§ EXERCISE DESCRIPTION
Leaving out all images, write out the records that follow exactly.

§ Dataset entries
_ _ _ _ _

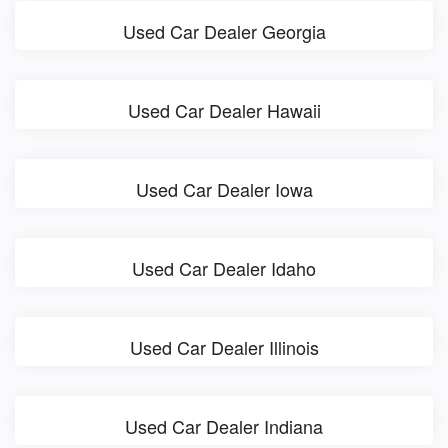
Used Car Dealer Georgia
Used Car Dealer Hawaii
Used Car Dealer Iowa
Used Car Dealer Idaho
Used Car Dealer Illinois
Used Car Dealer Indiana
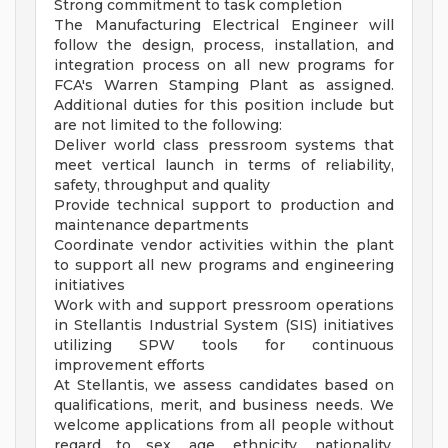
Strong commitment to task completion
The Manufacturing Electrical Engineer will
follow the design, process, installation, and
integration process on all new programs for
FCA's Warren Stamping Plant as assigned.
Additional duties for this position include but
are not limited to the following:
Deliver world class pressroom systems that
meet vertical launch in terms of reliability,
safety, throughput and quality
Provide technical support to production and
maintenance departments
Coordinate vendor activities within the plant
to support all new programs and engineering
initiatives
Work with and support pressroom operations
in Stellantis Industrial System (SIS) initiatives
utilizing SPW tools for continuous
improvement efforts
At Stellantis, we assess candidates based on
qualifications, merit, and business needs. We
welcome applications from all people without
regard to sex, age, ethnicity, nationality,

_ _ _ _ _

§ EXERCISE OUTPUT
Used Car Dealer Georgia
Used Car Dealer Hawaii
Used Car Dealer Iowa
Used Car Dealer Idaho
Used Car Dealer Illinois
Used Car Dealer Indiana
Strong commitment to task completion
The Manufacturing Electrical Engineer will
follow the design, process, installation, and
integration process on all new programs for
FCA's Warren Stamping Plant as assigned.
Additional duties for this position include but
are not limited to the following:
Deliver world class pressroom systems that
meet vertical launch in terms of reliability,
safety, throughput and quality
Provide technical support to production and
maintenance departments
Coordinate vendor activities within the plant
to support all new programs and engineering
initiatives
Work with and support pressroom operations
in Stellantis Industrial System (SIS) initiatives
utilizing SPW tools for continuous
improvement efforts
At Stellantis, we assess candidates based on
qualifications, merit, and business needs. We
welcome applications from all people without
regard to sex, age, ethnicity, nationality,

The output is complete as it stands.